START Data extracts
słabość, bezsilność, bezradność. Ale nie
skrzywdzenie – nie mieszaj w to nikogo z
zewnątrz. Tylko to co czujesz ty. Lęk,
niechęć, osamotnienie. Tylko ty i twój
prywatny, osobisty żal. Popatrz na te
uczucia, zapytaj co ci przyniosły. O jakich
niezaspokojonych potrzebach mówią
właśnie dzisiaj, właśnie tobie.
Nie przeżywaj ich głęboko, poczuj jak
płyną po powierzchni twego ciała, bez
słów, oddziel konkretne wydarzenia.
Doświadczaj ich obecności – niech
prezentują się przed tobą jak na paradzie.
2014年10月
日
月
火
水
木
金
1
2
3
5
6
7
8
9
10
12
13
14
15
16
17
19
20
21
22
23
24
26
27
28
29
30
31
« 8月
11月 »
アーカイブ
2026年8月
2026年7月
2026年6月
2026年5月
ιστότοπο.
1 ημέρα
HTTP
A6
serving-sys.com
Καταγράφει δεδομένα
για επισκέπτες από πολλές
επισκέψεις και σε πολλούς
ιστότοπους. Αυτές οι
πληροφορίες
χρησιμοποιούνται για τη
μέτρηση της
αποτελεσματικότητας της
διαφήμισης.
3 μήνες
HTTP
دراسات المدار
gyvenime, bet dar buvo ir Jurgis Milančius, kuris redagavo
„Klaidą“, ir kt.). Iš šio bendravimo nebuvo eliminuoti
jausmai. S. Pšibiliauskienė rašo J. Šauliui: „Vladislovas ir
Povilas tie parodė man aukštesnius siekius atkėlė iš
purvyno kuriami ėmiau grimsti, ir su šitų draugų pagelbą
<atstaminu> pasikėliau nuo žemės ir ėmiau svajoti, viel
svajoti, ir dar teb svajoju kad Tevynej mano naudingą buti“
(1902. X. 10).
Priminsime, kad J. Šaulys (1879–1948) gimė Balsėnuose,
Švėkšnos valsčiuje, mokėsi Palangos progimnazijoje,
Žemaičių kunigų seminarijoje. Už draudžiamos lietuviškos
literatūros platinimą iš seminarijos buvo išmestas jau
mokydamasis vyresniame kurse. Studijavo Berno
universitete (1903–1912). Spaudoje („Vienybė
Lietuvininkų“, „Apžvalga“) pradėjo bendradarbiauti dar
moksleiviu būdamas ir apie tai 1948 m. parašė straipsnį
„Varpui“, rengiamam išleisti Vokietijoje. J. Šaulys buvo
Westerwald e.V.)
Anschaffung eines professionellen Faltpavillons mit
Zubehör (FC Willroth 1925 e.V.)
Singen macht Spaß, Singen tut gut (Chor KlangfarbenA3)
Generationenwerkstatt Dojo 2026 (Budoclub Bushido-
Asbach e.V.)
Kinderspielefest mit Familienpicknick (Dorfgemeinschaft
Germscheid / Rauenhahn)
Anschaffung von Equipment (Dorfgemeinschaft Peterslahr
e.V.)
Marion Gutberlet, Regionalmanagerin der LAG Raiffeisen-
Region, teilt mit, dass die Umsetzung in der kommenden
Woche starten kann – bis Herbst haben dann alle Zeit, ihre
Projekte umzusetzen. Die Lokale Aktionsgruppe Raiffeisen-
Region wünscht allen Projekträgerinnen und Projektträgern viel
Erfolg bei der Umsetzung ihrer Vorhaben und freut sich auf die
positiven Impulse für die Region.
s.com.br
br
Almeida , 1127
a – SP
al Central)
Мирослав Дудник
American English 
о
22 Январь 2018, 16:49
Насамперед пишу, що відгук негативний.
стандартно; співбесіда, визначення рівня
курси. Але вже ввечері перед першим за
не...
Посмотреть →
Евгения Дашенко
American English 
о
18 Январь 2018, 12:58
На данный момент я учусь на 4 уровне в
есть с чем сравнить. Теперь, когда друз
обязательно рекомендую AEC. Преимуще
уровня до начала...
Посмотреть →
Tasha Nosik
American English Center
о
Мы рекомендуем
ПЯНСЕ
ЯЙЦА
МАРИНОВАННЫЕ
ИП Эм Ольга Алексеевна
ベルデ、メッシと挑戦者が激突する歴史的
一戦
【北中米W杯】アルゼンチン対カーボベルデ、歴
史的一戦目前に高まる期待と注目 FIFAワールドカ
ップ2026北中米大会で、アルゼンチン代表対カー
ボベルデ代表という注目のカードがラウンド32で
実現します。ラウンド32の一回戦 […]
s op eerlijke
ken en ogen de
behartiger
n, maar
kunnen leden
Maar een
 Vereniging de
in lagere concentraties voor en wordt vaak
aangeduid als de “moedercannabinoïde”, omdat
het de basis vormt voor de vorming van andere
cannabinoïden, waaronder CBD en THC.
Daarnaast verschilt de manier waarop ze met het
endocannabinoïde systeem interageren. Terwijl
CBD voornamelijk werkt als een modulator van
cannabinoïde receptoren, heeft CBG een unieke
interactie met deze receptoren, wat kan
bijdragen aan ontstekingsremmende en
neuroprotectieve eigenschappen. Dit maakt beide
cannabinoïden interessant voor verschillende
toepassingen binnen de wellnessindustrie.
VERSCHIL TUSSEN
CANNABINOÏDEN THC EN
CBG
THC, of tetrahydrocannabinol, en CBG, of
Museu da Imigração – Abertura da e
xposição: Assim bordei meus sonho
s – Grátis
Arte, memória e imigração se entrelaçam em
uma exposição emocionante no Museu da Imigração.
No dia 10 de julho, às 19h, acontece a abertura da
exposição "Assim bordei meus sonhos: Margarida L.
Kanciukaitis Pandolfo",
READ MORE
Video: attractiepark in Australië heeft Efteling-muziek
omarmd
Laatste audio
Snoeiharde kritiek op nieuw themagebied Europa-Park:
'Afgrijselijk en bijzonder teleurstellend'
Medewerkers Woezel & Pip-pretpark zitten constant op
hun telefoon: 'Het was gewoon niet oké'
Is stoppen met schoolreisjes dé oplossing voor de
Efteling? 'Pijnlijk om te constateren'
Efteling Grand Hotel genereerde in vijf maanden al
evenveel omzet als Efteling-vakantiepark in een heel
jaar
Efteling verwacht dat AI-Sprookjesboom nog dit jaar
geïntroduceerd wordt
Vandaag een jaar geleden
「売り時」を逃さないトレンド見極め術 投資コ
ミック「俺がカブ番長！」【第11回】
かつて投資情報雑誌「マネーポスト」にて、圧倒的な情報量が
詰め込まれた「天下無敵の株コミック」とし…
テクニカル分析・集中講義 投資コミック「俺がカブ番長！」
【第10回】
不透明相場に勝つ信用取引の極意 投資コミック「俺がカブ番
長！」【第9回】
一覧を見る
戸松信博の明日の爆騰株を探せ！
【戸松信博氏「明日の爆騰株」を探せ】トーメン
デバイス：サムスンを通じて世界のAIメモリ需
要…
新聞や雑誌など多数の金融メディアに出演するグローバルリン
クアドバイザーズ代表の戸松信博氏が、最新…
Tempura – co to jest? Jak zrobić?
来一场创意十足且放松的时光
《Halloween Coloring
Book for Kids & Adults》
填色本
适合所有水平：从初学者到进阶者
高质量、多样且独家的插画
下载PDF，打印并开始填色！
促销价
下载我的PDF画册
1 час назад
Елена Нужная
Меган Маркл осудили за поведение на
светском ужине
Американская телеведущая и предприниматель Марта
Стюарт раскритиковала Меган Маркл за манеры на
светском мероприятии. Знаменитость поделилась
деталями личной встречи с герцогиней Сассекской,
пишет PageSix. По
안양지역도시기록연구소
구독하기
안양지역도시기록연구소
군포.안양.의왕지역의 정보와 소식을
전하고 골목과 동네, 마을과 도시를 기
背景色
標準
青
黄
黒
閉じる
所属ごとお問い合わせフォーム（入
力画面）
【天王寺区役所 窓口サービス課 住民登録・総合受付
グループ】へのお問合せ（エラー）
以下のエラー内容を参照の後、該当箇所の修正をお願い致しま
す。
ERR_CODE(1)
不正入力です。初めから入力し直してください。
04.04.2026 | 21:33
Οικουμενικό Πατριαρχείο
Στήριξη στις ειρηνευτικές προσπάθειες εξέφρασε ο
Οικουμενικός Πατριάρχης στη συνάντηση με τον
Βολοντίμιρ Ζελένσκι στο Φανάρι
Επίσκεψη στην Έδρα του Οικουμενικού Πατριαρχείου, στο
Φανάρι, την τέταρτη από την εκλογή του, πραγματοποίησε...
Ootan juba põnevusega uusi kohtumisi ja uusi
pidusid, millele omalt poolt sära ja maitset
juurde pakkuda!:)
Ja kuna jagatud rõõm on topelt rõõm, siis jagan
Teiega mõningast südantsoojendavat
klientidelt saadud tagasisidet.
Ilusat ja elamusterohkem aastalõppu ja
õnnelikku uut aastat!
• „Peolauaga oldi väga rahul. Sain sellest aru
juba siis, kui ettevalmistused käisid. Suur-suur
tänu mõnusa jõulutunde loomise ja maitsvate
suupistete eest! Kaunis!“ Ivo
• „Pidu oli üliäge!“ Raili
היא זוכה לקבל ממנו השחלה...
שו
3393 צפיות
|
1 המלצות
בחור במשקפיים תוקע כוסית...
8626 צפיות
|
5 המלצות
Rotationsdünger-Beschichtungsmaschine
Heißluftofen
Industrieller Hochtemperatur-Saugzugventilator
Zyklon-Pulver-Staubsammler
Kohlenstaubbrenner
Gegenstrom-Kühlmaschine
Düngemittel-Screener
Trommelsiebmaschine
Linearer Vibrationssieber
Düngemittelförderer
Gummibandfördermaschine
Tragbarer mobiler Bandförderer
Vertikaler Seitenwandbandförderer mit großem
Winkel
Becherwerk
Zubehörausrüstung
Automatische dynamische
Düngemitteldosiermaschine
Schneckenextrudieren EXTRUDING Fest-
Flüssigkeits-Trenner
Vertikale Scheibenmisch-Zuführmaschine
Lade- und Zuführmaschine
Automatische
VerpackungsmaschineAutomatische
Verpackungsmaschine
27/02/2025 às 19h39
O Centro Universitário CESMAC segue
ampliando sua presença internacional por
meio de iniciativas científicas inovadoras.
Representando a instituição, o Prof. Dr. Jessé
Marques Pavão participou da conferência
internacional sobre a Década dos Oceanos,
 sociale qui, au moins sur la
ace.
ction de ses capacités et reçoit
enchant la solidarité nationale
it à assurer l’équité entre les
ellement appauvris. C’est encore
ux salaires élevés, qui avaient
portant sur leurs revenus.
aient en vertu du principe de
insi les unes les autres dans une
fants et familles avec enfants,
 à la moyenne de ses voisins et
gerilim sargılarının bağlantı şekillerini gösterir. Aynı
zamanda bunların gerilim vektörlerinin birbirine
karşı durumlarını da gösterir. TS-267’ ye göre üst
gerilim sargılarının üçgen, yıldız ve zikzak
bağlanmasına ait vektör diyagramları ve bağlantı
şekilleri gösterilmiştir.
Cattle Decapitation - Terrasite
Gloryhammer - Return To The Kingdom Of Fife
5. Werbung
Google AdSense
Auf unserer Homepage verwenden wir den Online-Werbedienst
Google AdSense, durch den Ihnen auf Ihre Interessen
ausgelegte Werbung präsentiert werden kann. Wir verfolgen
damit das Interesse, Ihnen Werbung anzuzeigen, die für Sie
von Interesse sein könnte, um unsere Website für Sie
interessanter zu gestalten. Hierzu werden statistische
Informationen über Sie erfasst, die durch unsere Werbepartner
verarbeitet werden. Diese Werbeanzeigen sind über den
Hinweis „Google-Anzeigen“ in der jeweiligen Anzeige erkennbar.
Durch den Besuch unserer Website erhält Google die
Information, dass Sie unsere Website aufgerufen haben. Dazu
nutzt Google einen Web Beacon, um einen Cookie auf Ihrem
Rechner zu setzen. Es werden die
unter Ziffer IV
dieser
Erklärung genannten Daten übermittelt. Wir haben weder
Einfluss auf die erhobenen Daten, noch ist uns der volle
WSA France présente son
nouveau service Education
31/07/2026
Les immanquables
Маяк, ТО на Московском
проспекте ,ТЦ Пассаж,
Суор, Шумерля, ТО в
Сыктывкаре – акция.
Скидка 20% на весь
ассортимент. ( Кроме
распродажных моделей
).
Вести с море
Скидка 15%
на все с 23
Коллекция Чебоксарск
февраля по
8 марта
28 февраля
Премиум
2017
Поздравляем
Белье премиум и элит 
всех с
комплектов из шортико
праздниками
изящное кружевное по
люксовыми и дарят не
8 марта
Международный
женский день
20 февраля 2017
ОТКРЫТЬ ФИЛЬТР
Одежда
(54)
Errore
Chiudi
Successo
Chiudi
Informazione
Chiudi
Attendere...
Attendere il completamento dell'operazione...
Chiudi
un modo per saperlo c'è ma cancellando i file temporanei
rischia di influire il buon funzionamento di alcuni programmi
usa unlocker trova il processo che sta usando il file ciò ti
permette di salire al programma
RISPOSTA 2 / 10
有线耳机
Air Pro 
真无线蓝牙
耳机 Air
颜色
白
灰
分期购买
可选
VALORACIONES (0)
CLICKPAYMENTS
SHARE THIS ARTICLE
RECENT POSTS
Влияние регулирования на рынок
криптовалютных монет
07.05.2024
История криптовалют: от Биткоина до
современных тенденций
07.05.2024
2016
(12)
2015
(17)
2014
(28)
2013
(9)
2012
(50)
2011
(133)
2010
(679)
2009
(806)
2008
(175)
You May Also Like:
END Data extracts
Copy, from the material, each line that holds the string "juba".

Ootan juba põnevusega uusi kohtumisi ja uusi
juba siis, kui ettevalmistused käisid. Suur-suur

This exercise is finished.